Affiliations: [a] Division of Reproductive and Developmental Sciences, Oregon National Primate Research Center, Beaverton, OR, USA
| [b] Department of Obstetrics and Gynecology, Oregon Health and Sciences University, Portland, OR, USA
| [c] Department of Internal Medicine, Texas Tech Health Science Center, Lubbock, TX, USA
| [d]
Federal University of Santa Catarina, Center of Biological Sciences, Department of Physiological Sciences, Florianópolis, SC, Brazil
Correspondence:
[*]
Correspondence to: Cynthia L. Bethea, PhD, Oregon Health and Science University, Oregon National Primate Research Center, 505 NW 185th Avenue, Beaverton, OR 97229, USA. Tel.: +1 503 690 5327; Fax: +1 503 690 5384; E-mail: betheac@ohsu.edu.

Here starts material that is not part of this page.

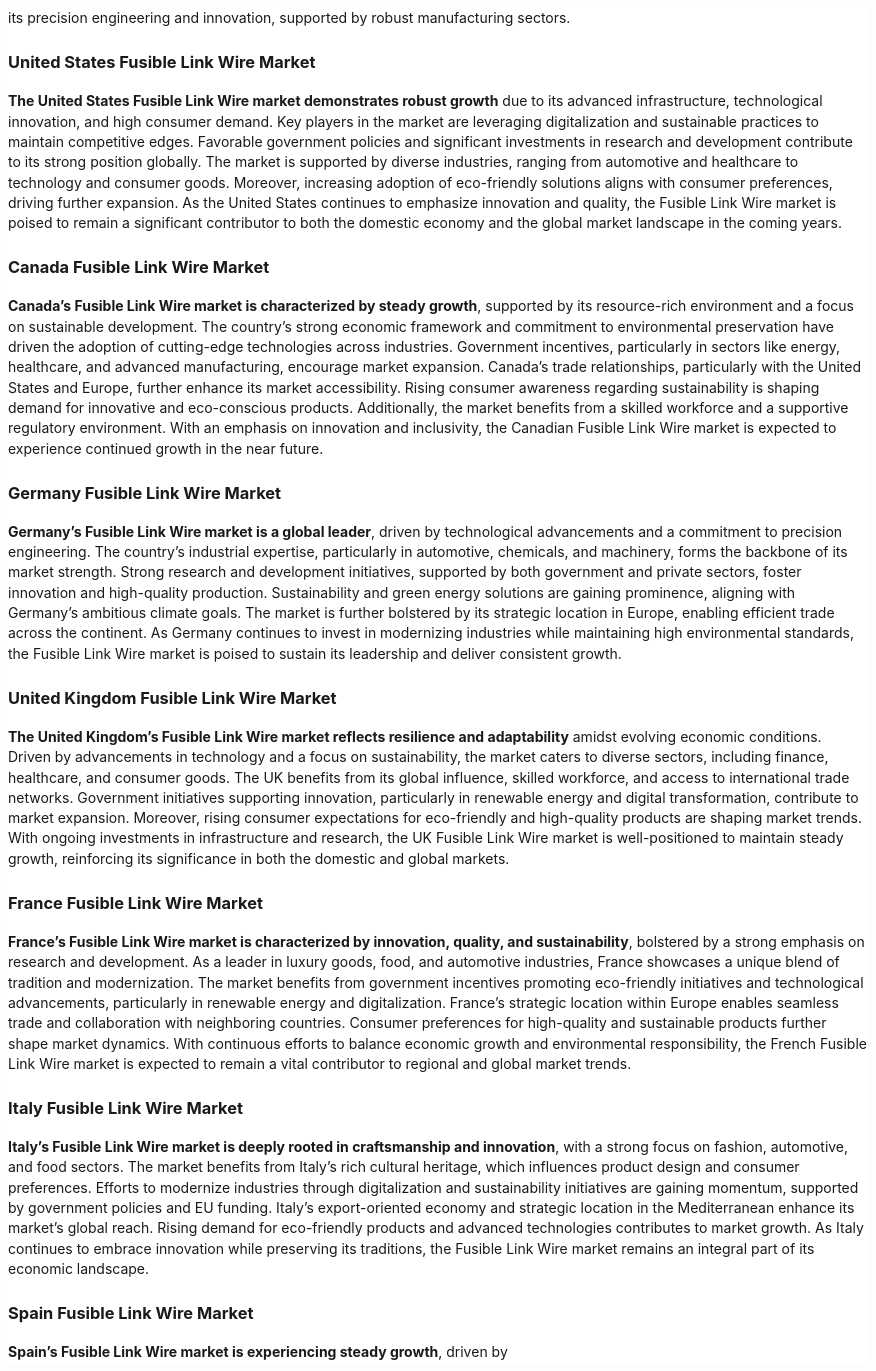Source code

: its precision engineering and innovation, supported by robust manufacturing sectors.</span></em></p></blockquote><h3><strong>United States Fusible Link Wire Market</strong></h3><p><strong>The United States Fusible Link Wire market demonstrates robust growth</strong> due to its advanced infrastructure, technological innovation, and high consumer demand. Key players in the market are leveraging digitalization and sustainable practices to maintain competitive edges. Favorable government policies and significant investments in research and development contribute to its strong position globally. The market is supported by diverse industries, ranging from automotive and healthcare to technology and consumer goods. Moreover, increasing adoption of eco-friendly solutions aligns with consumer preferences, driving further expansion. As the United States continues to emphasize innovation and quality, the Fusible Link Wire market is poised to remain a significant contributor to both the domestic economy and the global market landscape in the coming years.</p><h3><strong>Canada Fusible Link Wire Market</strong></h3><p><strong>Canada&rsquo;s Fusible Link Wire market is characterized by steady growth</strong>, supported by its resource-rich environment and a focus on sustainable development. The country&rsquo;s strong economic framework and commitment to environmental preservation have driven the adoption of cutting-edge technologies across industries. Government incentives, particularly in sectors like energy, healthcare, and advanced manufacturing, encourage market expansion. Canada&rsquo;s trade relationships, particularly with the United States and Europe, further enhance its market accessibility. Rising consumer awareness regarding sustainability is shaping demand for innovative and eco-conscious products. Additionally, the market benefits from a skilled workforce and a supportive regulatory environment. With an emphasis on innovation and inclusivity, the Canadian Fusible Link Wire market is expected to experience continued growth in the near future.</p><h3><strong>Germany Fusible Link Wire Market</strong></h3><p><strong>Germany&rsquo;s Fusible Link Wire market is a global leader</strong>, driven by technological advancements and a commitment to precision engineering. The country&rsquo;s industrial expertise, particularly in automotive, chemicals, and machinery, forms the backbone of its market strength. Strong research and development initiatives, supported by both government and private sectors, foster innovation and high-quality production. Sustainability and green energy solutions are gaining prominence, aligning with Germany&rsquo;s ambitious climate goals. The market is further bolstered by its strategic location in Europe, enabling efficient trade across the continent. As Germany continues to invest in modernizing industries while maintaining high environmental standards, the Fusible Link Wire market is poised to sustain its leadership and deliver consistent growth.</p><h3><strong>United Kingdom Fusible Link Wire Market</strong></h3><p><strong>The United Kingdom&rsquo;s Fusible Link Wire market reflects resilience and adaptability</strong> amidst evolving economic conditions. Driven by advancements in technology and a focus on sustainability, the market caters to diverse sectors, including finance, healthcare, and consumer goods. The UK benefits from its global influence, skilled workforce, and access to international trade networks. Government initiatives supporting innovation, particularly in renewable energy and digital transformation, contribute to market expansion. Moreover, rising consumer expectations for eco-friendly and high-quality products are shaping market trends. With ongoing investments in infrastructure and research, the UK Fusible Link Wire market is well-positioned to maintain steady growth, reinforcing its significance in both the domestic and global markets.</p><h3><strong>France Fusible Link Wire Market</strong></h3><p><strong>France&rsquo;s Fusible Link Wire market is characterized by innovation, quality, and sustainability</strong>, bolstered by a strong emphasis on research and development. As a leader in luxury goods, food, and automotive industries, France showcases a unique blend of tradition and modernization. The market benefits from government incentives promoting eco-friendly initiatives and technological advancements, particularly in renewable energy and digitalization. France&rsquo;s strategic location within Europe enables seamless trade and collaboration with neighboring countries. Consumer preferences for high-quality and sustainable products further shape market dynamics. With continuous efforts to balance economic growth and environmental responsibility, the French Fusible Link Wire market is expected to remain a vital contributor to regional and global market trends.</p><h3><strong>Italy Fusible Link Wire Market</strong></h3><p><strong>Italy&rsquo;s Fusible Link Wire market is deeply rooted in craftsmanship and innovation</strong>, with a strong focus on fashion, automotive, and food sectors. The market benefits from Italy&rsquo;s rich cultural heritage, which influences product design and consumer preferences. Efforts to modernize industries through digitalization and sustainability initiatives are gaining momentum, supported by government policies and EU funding. Italy&rsquo;s export-oriented economy and strategic location in the Mediterranean enhance its market&rsquo;s global reach. Rising demand for eco-friendly products and advanced technologies contributes to market growth. As Italy continues to embrace innovation while preserving its traditions, the Fusible Link Wire market remains an integral part of its economic landscape.</p><h3><strong>Spain Fusible Link Wire Market</strong></h3><p><strong>Spain&rsquo;s Fusible Link Wire market is experiencing steady growth</strong>, driven by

Note: [1] The work described in the macaque model was performed by the co-authors during their time in the senior author’s laboratory. The addresses of the co-authors are their current addresses.
Abstract: Serotonin plays a key role in mood or affect, and dysfunction of the serotonin system has been linked to depression in humans and animal models. Depression appears prior to or coincident with overt symptoms of Alzheimer’s disease (AD) in about 50% of patients, and some experts consider it a risk factor for the development of AD. In addition, AD is more prevalent in women, who also show increased incidence of depression. Indeed, it has been proposed that mechanisms underlying depression overlap the mechanisms thought to hasten AD. Women undergo ovarian failure and cessation of ovarian steroid production in middle age and the postmenopausal period correlates with an increase in the onset of depression and AD. This laboratory has examined the many actions of ovarian steroids in the serotonin system of non-human primates using a rhesus macaque model of surgical menopause with short or long-term estradiol (E) or estradiol plus progesterone (E+P) replacement therapy. In this mini-review, we present a brief synopsis of the relevant literature concerning AD, depression, and serotonin. We also present some of our data on serotonin neuron viability, the involvement of the caspase-independent pathway, and apoptosis-inducing factor in serotonin-neuron viability, as well as gene expression related to neurodegeneration and neuron viability in serotonin neurons from adult and aged surgical menopausal macaques. We show that ovarian steroids, particularly E, are crucial for serotonin neuron function and health. In the absence of E, serotonin neurons are endangered and deteriorating toward apoptosis. The possibility that this scenario may proceed or accompany AD in postmenopausal women seems likely.